Drax has become the first electricity generating company in the UK to create a farm dedicated to the testing and development of energy crops for use in producing power from renewables.

The 70-acre Energy SMART Farm is to be established on land within the boundaries of the power station site. It has been set up in partnership with Masstock Arable (UK) and Brown & Co, the two specialist companies working with Drax on its Green Shoots programme of direct contracts with farmers for the supply of biomass.

Crop planting is targeted from autumn this year and spring 2012, although the creation of an initial 10 acres of miscanthus began last week (Monday 11 April).

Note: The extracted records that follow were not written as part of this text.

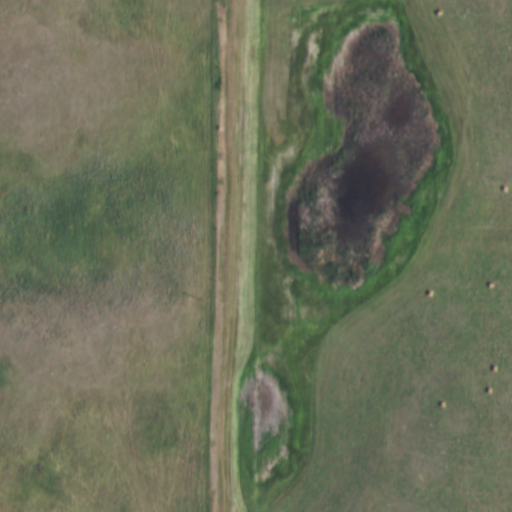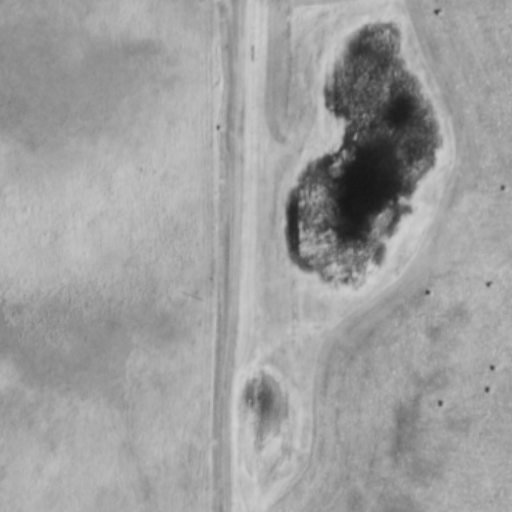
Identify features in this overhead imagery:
road: (237, 256)
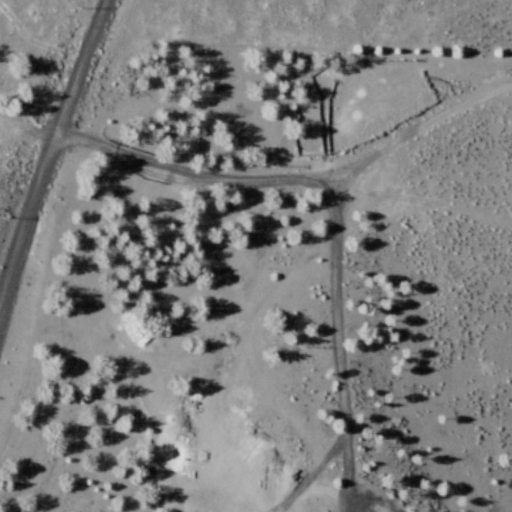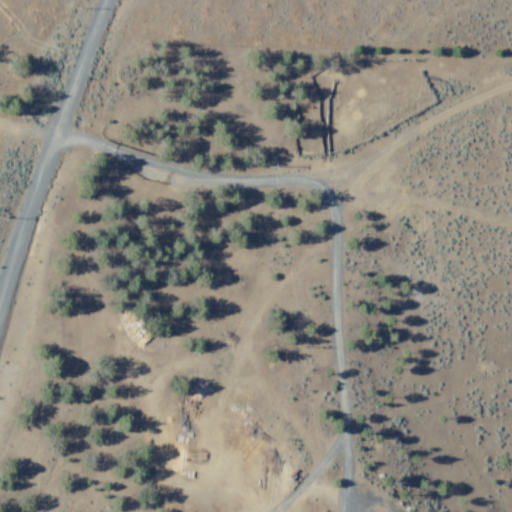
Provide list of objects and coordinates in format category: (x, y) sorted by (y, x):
road: (46, 149)
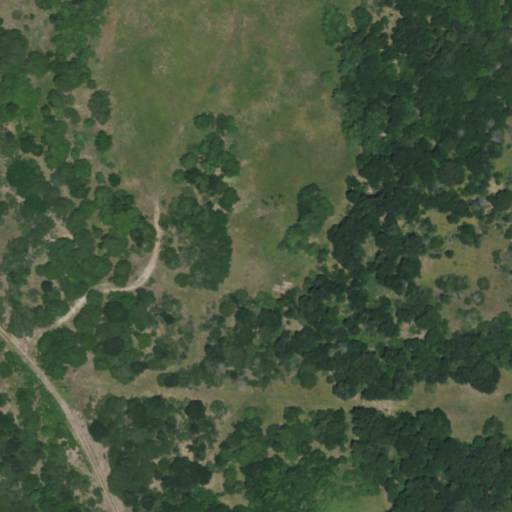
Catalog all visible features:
road: (183, 251)
road: (68, 410)
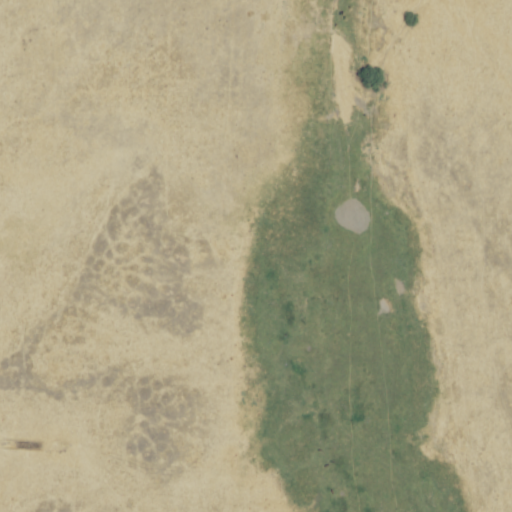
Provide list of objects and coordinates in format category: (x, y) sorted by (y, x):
crop: (123, 236)
crop: (372, 272)
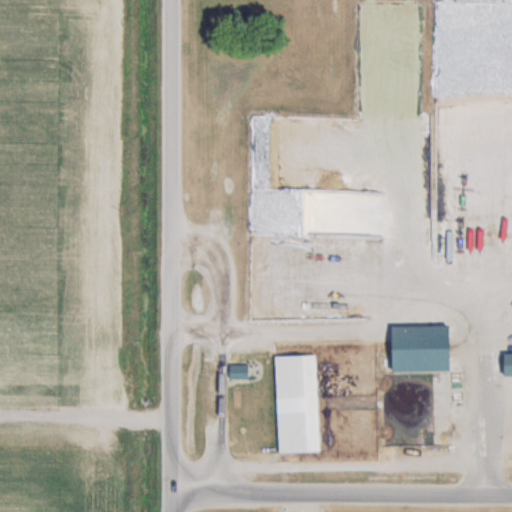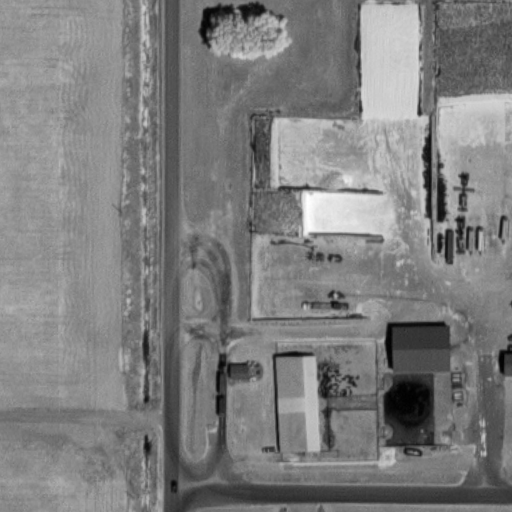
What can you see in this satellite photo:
building: (481, 201)
road: (173, 256)
building: (465, 290)
building: (420, 339)
building: (295, 402)
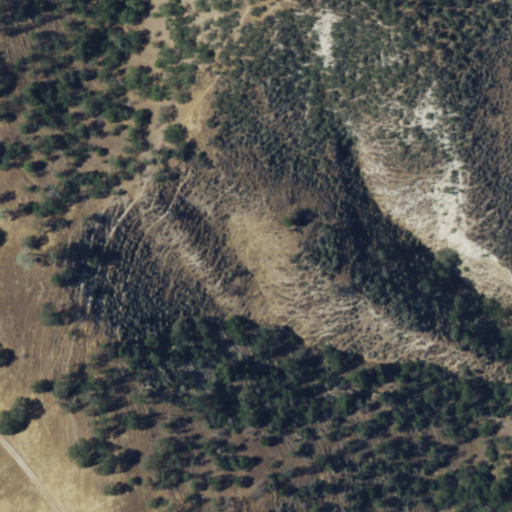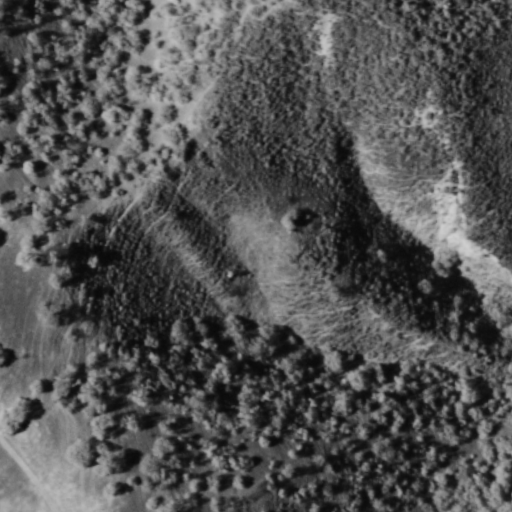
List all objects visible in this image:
road: (26, 477)
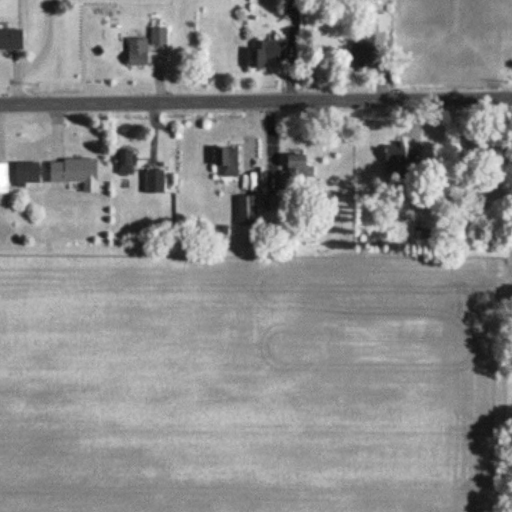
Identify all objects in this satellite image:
building: (375, 25)
building: (156, 37)
building: (9, 40)
building: (134, 53)
building: (263, 55)
road: (256, 100)
building: (481, 143)
building: (392, 155)
building: (123, 163)
building: (223, 163)
building: (296, 171)
building: (23, 174)
building: (72, 174)
building: (2, 179)
building: (151, 183)
building: (268, 205)
building: (245, 212)
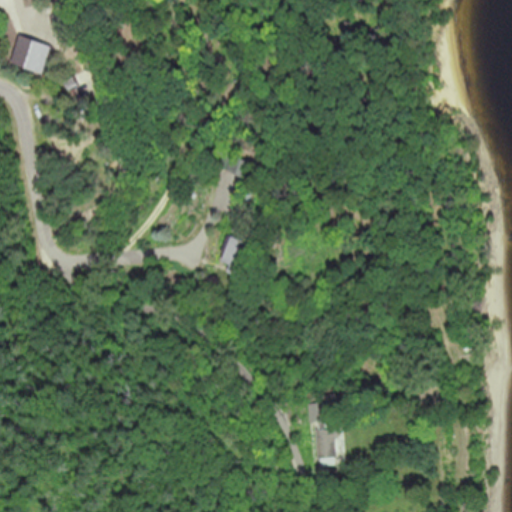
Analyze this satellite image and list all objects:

The farm covers marginal land which has required drainage and preparation to bring it back into production. This is a deliberate choice by Drax and its partners to reinforce sustainability principles in land use for energy crops.

Rob Wood, biomass buyer at Drax said: "It is precisely this type of low grade land that can be given over to new use and we aim to inform farmers about the opportunities and help them see how energy crops or agricultural by-products might fit into their business."

The Energy SMART Farm will be managed by Masstock, the UK’s leading agronomy and farm inputs specialists as part of its nationwide network of sites. Findings from practical trials will be used to harness the farm’s output and add to the company’s research data on renewable energy crops. The farm will be overseen by David Wild, Masstock’s local agronomist and a key member of its environmental group in the UK.

Establishing the farm has involved Brown & Co, the agricultural business consultants, in preparing the application for 50 per cent grant funding which is available for miscanthus planting and other financial support incentives for crops such as willow and poplar to be planted until 2013, as well as implementing sustainability measures.

Masstock will be considering types of wheat, barley, oats and tricticale among cereals to be cultivated to test for longer length of straw left from harvesting. Drax already uses thousands of tonnes of straw processed at its pelleting plant in Goole, three miles from the power station.

Rob Wood adds that the Energy SMART Farm will also be a test-bed for Sorghum, an energy crop grown widely in the United States. "The trial will examine what yield can be achieved and any pest problems. It might be that the plant is not well suited to the land, but we’ll have to wait and see," he said.